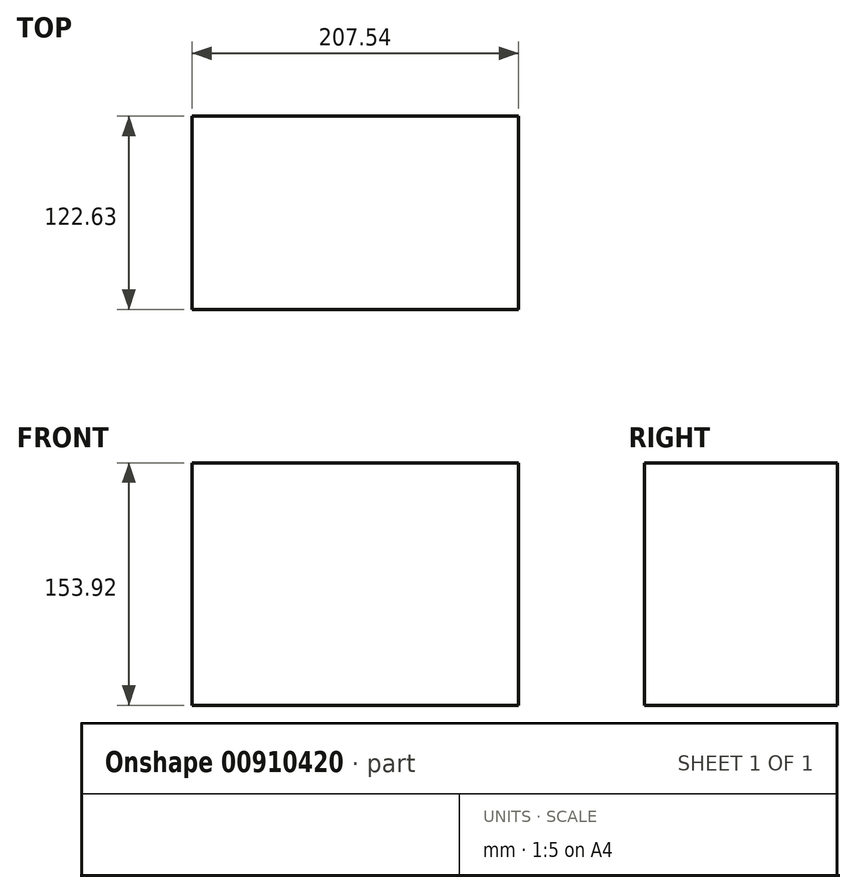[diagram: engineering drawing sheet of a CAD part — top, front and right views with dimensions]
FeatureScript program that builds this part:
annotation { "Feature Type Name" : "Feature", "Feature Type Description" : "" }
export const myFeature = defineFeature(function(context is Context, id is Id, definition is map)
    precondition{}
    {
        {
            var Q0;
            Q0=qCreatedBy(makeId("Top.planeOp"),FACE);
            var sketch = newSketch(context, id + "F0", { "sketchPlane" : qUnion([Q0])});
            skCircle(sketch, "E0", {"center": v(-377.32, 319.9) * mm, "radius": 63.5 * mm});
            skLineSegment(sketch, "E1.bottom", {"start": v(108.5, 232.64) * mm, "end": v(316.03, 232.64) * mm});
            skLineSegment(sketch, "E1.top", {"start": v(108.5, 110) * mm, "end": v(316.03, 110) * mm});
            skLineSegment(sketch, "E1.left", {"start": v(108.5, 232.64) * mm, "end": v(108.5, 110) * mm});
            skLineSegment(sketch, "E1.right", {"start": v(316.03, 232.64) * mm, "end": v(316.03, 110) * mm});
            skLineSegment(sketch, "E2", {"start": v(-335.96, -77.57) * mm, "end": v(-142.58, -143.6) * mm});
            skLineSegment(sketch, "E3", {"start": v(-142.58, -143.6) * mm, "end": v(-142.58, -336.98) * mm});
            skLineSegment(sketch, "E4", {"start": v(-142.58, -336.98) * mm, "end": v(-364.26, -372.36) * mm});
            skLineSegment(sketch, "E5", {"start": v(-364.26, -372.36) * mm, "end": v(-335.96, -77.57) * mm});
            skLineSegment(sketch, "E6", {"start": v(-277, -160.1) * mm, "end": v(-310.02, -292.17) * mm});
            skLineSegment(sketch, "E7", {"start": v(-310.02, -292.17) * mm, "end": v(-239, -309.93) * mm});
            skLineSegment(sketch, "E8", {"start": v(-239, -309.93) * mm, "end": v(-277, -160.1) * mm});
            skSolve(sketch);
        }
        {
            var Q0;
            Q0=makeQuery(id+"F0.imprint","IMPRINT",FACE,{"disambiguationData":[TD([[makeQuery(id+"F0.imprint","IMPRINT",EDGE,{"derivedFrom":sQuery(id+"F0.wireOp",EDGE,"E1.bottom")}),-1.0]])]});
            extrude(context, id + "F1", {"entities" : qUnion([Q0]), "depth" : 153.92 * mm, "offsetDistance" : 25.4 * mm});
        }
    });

****************************************

§ **INSTRUCTIONS FOR THE TASK**
Pull out every line of the records that contains the string "context", and list those lines in their original order.

§ **RESULT FOR THIS TASK**
export const myFeature = defineFeature(function(context is Context, id is Id, definition is map)
            var sketch = newSketch(context, id + "F0", { "sketchPlane" : qUnion([Q0])});
            extrude(context, id + "F1", {"entities" : qUnion([Q0]), "depth" : 153.92 * mm, "offsetDistance" : 25.4 * mm});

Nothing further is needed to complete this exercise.